Surge Virita desgrenhada, em robe de chambre e em chinelos, experimentando chapéus diante de um espelho
Nenhum sapato me serve. Trago os pés tão inchados. Logo hoje, que tenho de sair. Não me lembro onde, mas disseram-me que está lá em baixo um cavalo à espera. Deve ser cavalo e carruagem, não pode ser só cavalo.
(vai à janela e vê um cavalo em baixo)
Virita
Já vou descer.
(Vai junto de um berço de brinquedo e tira uma boneca muito enfeitada, com um vestido cheio de rendas e folhos)

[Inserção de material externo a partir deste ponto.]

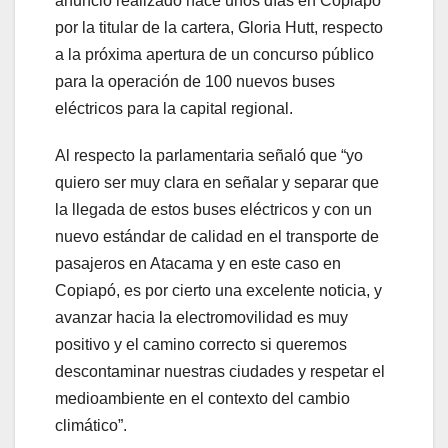
anuncio realizado hace unos días en Copiapó
por la titular de la cartera, Gloria Hutt, respecto
a la próxima apertura de un concurso público
para la operación de 100 nuevos buses
eléctricos para la capital regional.
Al respecto la parlamentaria señaló que “yo
quiero ser muy clara en señalar y separar que
la llegada de estos buses eléctricos y con un
nuevo estándar de calidad en el transporte de
pasajeros en Atacama y en este caso en
Copiapó, es por cierto una excelente noticia, y
avanzar hacia la electromovilidad es muy
positivo y el camino correcto si queremos
descontaminar nuestras ciudades y respetar el
medioambiente en el contexto del cambio
climático”.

Vou levar-te comigo, Rita. Vem pôr o chapéu.
E onde está o teu caderninho?
(Abre a carteira da boneca e tira um caderninho minúsculo, que folheia)
(lê) Quelle heure est-il? Il est cinq heures dix. Il est six heures. Le train partira à huit heures et demie. Quel temps fait-il? Il fait beau à présent.

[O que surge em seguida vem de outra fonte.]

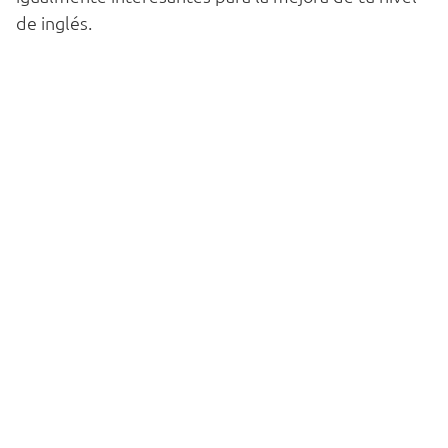
de inglés.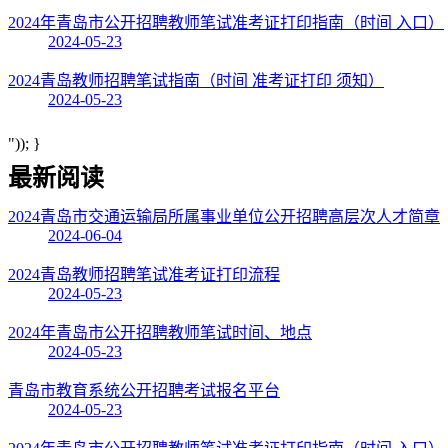
2024年青岛市公开招聘教师笔试准考证打印指南（时间 入口）
2024-05-23
2024青岛教师招聘笔试指南（时间 准考证打印 须知）
2024-05-23
")); }
最新阅读
2024青岛市交通运输局所属事业单位公开招聘高层次人才简章
2024-06-04
2024青岛教师招聘笔试准考证打印流程
2024-05-23
2024年青岛市公开招聘教师笔试时间、地点
2024-05-23
青岛市教育系统公开招聘考试报名平台
2024-05-23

Vieste de França, como todos os bébés. O teu papá era francês. Chamava-se Filipe. Fi-li-pe.
(Um relógio bate horas).
Virita, penteando a boneca
Quando vieste de França, eu chamava-te Nicole. Mas depois mudei-te o nome para Rita. Rita é um pedaço de Virita. Um pedaço de mim.
(som de passos de cavalo no pátio)
(Virita senta-se ao espelho, com a boneca ao colo. Põe pó na cara, perfuma os pulsos e põe na cabeça um chapéu de palha de arroz. Canta para a boneca uma canção infantil.

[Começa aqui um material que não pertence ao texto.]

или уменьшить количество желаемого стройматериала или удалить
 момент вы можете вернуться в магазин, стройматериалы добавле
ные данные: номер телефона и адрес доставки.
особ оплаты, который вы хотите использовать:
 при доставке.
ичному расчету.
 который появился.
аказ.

A luz torna-se mais frouxa e começam a cair do tecto camadas de pó, como se se tivessem acumulado durante um século. (As camadas de pó podem ser “confetti” de Carnaval).
Em silhueta passa ao fundo do palco ou dentro de um espelho o perfil de Virita e de Rita, montadas num cavalo, andando até sairem do palco).